In holding that the New Hampshire statute does not run afoul of our holding in Barnette, the New Hampshire Supreme Court, in Hoskin, supra at 336, 295 A.2d at 457, aptly articulated why there is no required affirmation of belief in this case:

The defendants' membership in a class of persons required to display plates bearing the State motto carries [p722] no implication, and is subject to no requirement, that they endorse that motto or profess to adopt it as matter of belief.

As found by the New Hampshire Supreme Court in Hoskin, there is nothing in state law which precludes appellees from displaying their disagreement with the state motto as long as the methods used do not obscure the license plates. Thus appellees could place on their bumper a conspicuous bumper sticker explaining in no uncertain terms that they do not profess the motto "Live Free or Die," and that they violently disagree with the connotations of that motto. Since any implication that they affirm the motto can be so easily displaced, I cannot agree that the state statutory system for motor vehicle identification and tourist promotion may be invalidated under the fiction that appellees are unconstitutionally forced to affirm, or profess belief in, the state motto.
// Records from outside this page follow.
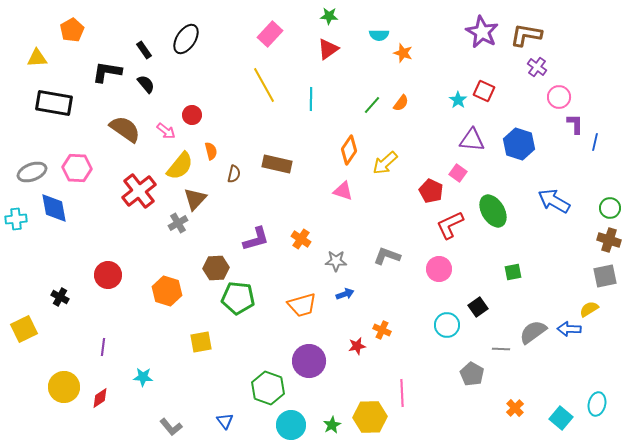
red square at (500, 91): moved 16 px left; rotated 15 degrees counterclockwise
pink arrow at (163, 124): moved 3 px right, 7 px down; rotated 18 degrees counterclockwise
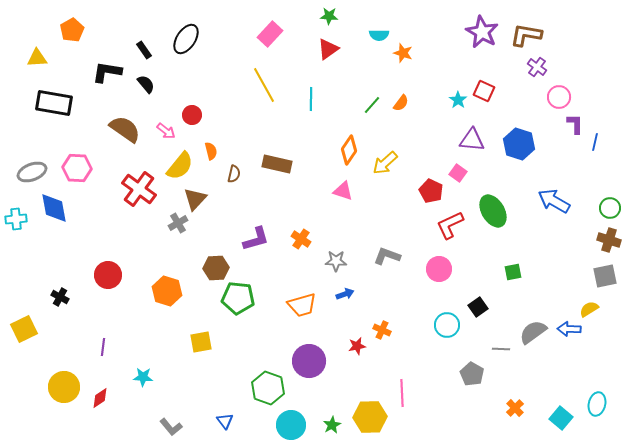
red cross at (139, 191): moved 2 px up; rotated 16 degrees counterclockwise
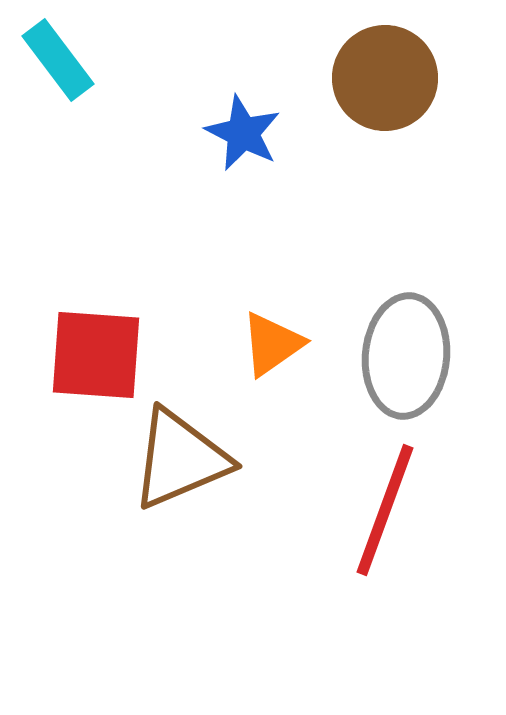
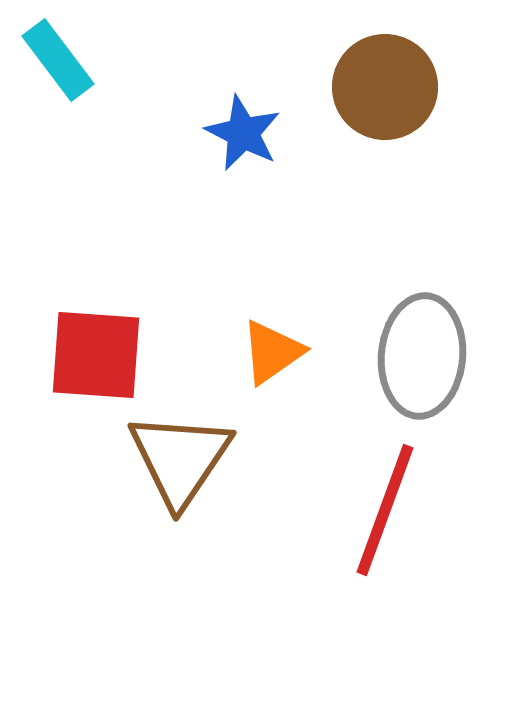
brown circle: moved 9 px down
orange triangle: moved 8 px down
gray ellipse: moved 16 px right
brown triangle: rotated 33 degrees counterclockwise
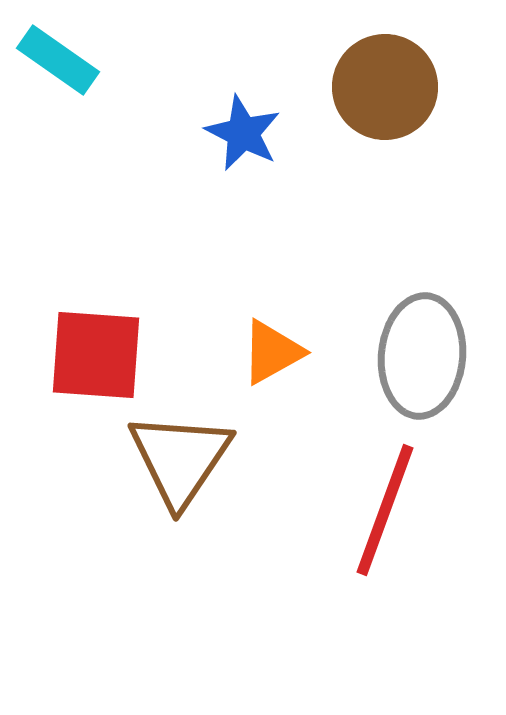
cyan rectangle: rotated 18 degrees counterclockwise
orange triangle: rotated 6 degrees clockwise
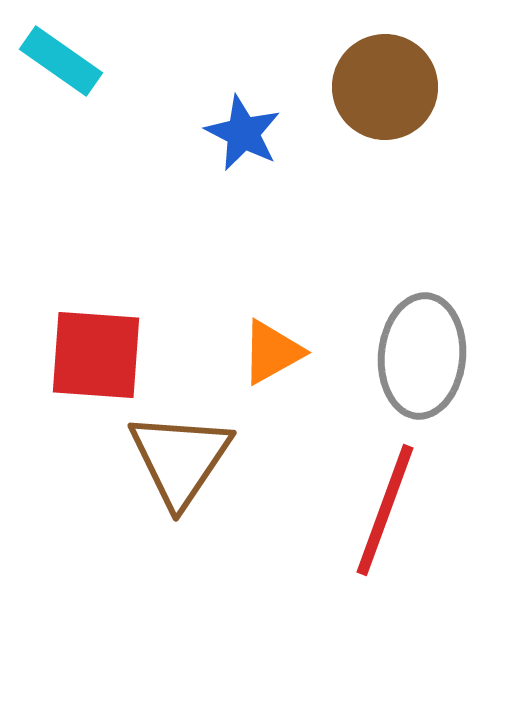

The logic of the Court's opinion leads to startling, and, I believe, totally unacceptable, results. For example, the mottoes "In God We Trust" and "E Pluribus Unum" appear on the coin and currency of the United States. I cannot imagine that the statutes, see 18 U.S.C. §§ 331 and 333, proscribing defacement of United States currency impinge upon the First Amendment rights of an atheist. The fact that an atheist carries and uses United States currency does not, in any meaningful sense, convey any affirmation of belief on his part in the motto "In God We Trust." Similarly, there is no affirmation of belief involved in the display of state license tags upon the private automobiles involved here.

I would reverse the judgment of the District Court.

* See ante at 707 n. 1 for de minimis exceptions.